Jameson sostiene che "ogni posizione sul postmodernismo oggi - sia apologia che stigmatizzazione - è anche ... necessariamente una posizione implicitamente o esplicitamente politica sulla natura dell'odierno capitalismo multinazionale".[21] Una sezione dell'analisi di Jameson venne riprodotta sul Marxists Internet Archive. Jameson considera quella del tardo capitalismo una fase nuova, senza precedenti, e di portata globale, questo indipendentemente dal fatto che venga classificato una forma di capitalismo multinazionale o dell'informazione. Allo stesso tempo, il tardo capitalismo diverge dalla prognosi di Marx inerente allo stadio finale del capitalismo.[22]

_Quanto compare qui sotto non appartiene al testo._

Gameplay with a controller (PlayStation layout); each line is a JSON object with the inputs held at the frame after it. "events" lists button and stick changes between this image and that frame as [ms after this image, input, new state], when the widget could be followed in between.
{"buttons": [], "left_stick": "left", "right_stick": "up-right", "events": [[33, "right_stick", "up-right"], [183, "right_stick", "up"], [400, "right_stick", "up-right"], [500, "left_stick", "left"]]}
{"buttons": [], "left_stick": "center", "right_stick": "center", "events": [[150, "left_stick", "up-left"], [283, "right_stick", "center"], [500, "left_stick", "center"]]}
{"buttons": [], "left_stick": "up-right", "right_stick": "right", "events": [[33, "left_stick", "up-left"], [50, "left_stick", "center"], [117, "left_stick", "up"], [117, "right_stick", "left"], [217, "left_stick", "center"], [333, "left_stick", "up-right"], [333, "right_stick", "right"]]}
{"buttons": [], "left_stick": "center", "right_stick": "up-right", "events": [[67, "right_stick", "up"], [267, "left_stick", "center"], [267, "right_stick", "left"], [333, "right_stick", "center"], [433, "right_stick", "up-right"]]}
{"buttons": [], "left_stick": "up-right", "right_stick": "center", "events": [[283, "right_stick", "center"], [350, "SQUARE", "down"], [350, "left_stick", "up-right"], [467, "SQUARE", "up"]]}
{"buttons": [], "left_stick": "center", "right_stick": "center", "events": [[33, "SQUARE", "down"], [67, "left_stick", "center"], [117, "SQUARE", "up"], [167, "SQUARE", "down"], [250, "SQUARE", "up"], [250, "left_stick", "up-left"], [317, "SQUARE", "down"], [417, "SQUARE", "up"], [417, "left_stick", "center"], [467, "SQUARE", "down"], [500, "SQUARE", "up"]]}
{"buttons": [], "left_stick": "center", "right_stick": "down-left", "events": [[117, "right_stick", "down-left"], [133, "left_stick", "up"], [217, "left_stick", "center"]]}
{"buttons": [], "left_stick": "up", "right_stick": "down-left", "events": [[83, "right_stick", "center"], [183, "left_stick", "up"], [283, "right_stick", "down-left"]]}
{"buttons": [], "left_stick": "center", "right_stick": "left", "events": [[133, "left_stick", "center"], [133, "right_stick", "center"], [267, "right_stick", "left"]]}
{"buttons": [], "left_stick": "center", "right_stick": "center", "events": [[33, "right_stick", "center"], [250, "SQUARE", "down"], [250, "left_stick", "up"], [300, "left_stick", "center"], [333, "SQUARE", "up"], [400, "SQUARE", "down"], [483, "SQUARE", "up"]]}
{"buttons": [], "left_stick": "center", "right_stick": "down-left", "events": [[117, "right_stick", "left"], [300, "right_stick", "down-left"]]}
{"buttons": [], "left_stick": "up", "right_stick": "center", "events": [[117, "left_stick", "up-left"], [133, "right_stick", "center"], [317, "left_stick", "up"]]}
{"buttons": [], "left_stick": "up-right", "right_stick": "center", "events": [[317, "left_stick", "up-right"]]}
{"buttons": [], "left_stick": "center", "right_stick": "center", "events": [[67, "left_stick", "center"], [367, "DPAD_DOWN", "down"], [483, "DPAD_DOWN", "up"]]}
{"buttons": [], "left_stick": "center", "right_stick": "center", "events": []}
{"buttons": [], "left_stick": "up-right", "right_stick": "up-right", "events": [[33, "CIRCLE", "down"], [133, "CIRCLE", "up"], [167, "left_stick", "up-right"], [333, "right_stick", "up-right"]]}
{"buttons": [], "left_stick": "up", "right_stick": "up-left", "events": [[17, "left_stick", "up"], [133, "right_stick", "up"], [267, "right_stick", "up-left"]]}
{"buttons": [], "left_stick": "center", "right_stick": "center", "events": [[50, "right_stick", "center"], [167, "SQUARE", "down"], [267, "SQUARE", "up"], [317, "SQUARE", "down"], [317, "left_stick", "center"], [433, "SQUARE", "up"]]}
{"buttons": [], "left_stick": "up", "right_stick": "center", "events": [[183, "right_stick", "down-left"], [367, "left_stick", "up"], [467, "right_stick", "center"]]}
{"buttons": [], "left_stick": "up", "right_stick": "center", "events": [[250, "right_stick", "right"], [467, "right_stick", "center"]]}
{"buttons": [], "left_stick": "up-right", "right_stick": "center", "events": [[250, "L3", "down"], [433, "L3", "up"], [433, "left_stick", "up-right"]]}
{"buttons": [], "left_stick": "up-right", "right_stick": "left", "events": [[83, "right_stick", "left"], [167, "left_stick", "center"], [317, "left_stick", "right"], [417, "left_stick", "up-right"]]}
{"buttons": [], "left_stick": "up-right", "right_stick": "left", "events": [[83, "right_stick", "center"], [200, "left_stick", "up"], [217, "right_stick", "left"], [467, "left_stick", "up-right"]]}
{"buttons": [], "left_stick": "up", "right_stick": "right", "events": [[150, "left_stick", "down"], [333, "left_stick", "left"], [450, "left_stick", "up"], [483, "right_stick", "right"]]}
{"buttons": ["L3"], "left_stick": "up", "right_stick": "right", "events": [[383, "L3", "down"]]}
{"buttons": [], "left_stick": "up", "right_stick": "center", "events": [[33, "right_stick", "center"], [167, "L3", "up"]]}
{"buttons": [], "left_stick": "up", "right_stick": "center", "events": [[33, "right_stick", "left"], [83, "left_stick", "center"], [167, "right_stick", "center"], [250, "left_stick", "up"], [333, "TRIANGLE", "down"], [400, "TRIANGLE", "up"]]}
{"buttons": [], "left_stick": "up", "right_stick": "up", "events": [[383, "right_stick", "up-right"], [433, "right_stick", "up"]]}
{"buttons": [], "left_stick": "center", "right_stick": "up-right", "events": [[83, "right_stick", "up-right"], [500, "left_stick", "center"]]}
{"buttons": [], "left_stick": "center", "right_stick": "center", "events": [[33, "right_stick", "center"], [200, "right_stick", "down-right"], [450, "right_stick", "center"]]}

La stampa del Nord America ha più volte utilizzato il concetto di "tardo capitalismo" con un'accezione negativa in riferimento alla moderna cultura aziendale,[1] così come alle sue contraddizioni, crisi, ingiustizie e disuguaglianze dovute ai moderni sviluppi economici e aziendali.[23][24] Alcuni aspetti estremisti del capitalismo di ultima generazione vengono correlati al fascismo in quanto "nella sua ortodossia, il sistema capitalistico è un sistema che si basa su relazioni autorevoli, di controllo e di sfruttamento, come ad esempio quelle che vi sono tra i capitalisti e i lavoratori", e che ciò non sarebbe qualcosa di appartenente a un sistema in devoluzione, quanto piuttosto una caratteristica propria di quel sistema economico.[25] Alcuni, fra cui Kimberley Amadeo, ritengono che il tardo capitalismo non possa andare avanti per sempre, in quanto sarebbe ingestibile.[26]